Two points off table-topping Torquay after 21 games is outperforming targets. Especially against rivals who are fully professional. Manager John Askey, who took Macclesfield back to the EFL in 2018 as National League champions despite one of the lowest budgets in the division, is familiar with the territory. Half his squad are part-timers, impacting training sessions, some of which are held at venues 30 and 50 miles away until practice facilities are completed at their new home.
Attracting players to the remote south west is not straightforward on a low budget. Perhaps he should share pictures of his rental in Par, where he often ends the day with a pint overlooking the ocean on Cornwall’s south-east coast.

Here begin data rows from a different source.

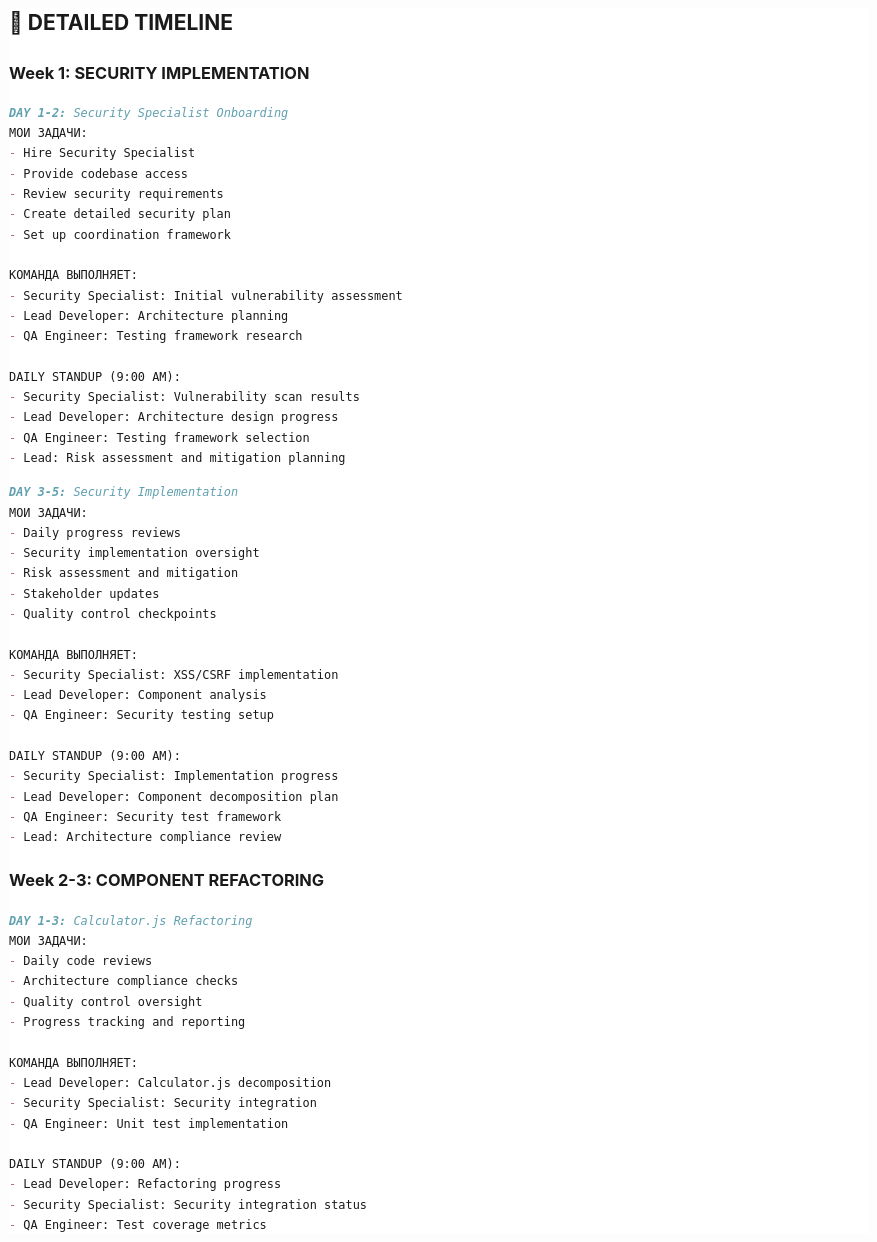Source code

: 
## 📅 **DETAILED TIMELINE**

### **Week 1: SECURITY IMPLEMENTATION**
```markdown
DAY 1-2: Security Specialist Onboarding
МОИ ЗАДАЧИ:
- Hire Security Specialist
- Provide codebase access
- Review security requirements
- Create detailed security plan
- Set up coordination framework

КОМАНДА ВЫПОЛНЯЕТ:
- Security Specialist: Initial vulnerability assessment
- Lead Developer: Architecture planning
- QA Engineer: Testing framework research

DAILY STANDUP (9:00 AM):
- Security Specialist: Vulnerability scan results
- Lead Developer: Architecture design progress
- QA Engineer: Testing framework selection
- Lead: Risk assessment and mitigation planning
```

```markdown
DAY 3-5: Security Implementation
МОИ ЗАДАЧИ:
- Daily progress reviews
- Security implementation oversight
- Risk assessment and mitigation
- Stakeholder updates
- Quality control checkpoints

КОМАНДА ВЫПОЛНЯЕТ:
- Security Specialist: XSS/CSRF implementation
- Lead Developer: Component analysis
- QA Engineer: Security testing setup

DAILY STANDUP (9:00 AM):
- Security Specialist: Implementation progress
- Lead Developer: Component decomposition plan
- QA Engineer: Security test framework
- Lead: Architecture compliance review
```

### **Week 2-3: COMPONENT REFACTORING**
```markdown
DAY 1-3: Calculator.js Refactoring
МОИ ЗАДАЧИ:
- Daily code reviews
- Architecture compliance checks
- Quality control oversight
- Progress tracking and reporting

КОМАНДА ВЫПОЛНЯЕТ:
- Lead Developer: Calculator.js decomposition
- Security Specialist: Security integration
- QA Engineer: Unit test implementation

DAILY STANDUP (9:00 AM):
- Lead Developer: Refactoring progress
- Security Specialist: Security integration status
- QA Engineer: Test coverage metrics
```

“The standards are improving as more and more teams go full-time. Teams are more organised. There is not a lot between the teams in our division, a lot of ex-league players. Recruitment is tricky. We have to ask 50 players before we get one. We are doing well, but we only want players who are going to improve us, so we are getting more picky now. As long as we can keep people fit. That’s the important thing.”
Perez concedes there is still so much to do. “I’m determined to build this club. There are a lot of start-up costs. First of all you have to buy it. Then you have to sustain it. It will be a while before this club turns a profit. But there are wins to be had in sponsorships, ticket sales, merchandise and partnerships. This is just the start.”
It falls to Black to keep a sense of proportion, and everyone pointing in the right direction.
After each home game he sits down on the club’s coveted leather sofa in the manager’s office to pore over the critical moments with Askey and determine what actions might be necessary. Truro meet ‘local’ rivals Weston-super-Mare at home on Boxing Day and Torquay away on New Year’s Day, festive derbies guaranteed to set the west country ablaze.
This is all a million miles from the misery of the homeless years, a fact reflected in the enthusiasms of home supporters who sang the team off the pitch despite losing, and the wise counsel of Black. “When we first started John was putting on sessions for two or three players, because we hadn’t got players signed. The whole squad from last season were all part-timers. Every time a player leaves we look to bring in a full-time player.
“It would be easy to say let’s get full-time players in to make the team better, but some of our part-time players [mostly teachers, plus Billy Palfrey, who makes fishing nets] are actually our better players. So you can’t just throw it all up. The reason they don’t go full-time is they are at this stage better off part-time.
“We do miss out on players because they say it’s just too far away. But those who get in the car and drive down here, you know there is something in their character that says they really want to play football and do well.
“They might be hard to get but when you get them here they are committed. We were fortunate that John was out of a job when we were looking for a new manager. He has bought into the project. You can see it is growing and developing.
“We accelerated out of the traps much faster than we thought we would, but that does not change the philosophy. It’s fantastic at the moment yet we all know in the football department that you can’t run before you can walk. There isn’t a quick fix. You have to install the right things.”
Truro City have waited a long time to feel this good about themselves. The staff and volunteers are endlessly welcoming and polite. In the scheme of things the faltering step against Maidstone is just detail which didn’t come close to denting the enthusiasm of those involved with the project.
A special note of thanks goes to tea monitors John and Veronica for their unstinting attention and smiles. John mentioned with pride how his mother performed the same role at the old ground many years ago. That, more than anything, summed up Truro City, a place of belonging, generosity and unassuming pride. We are all Truro now.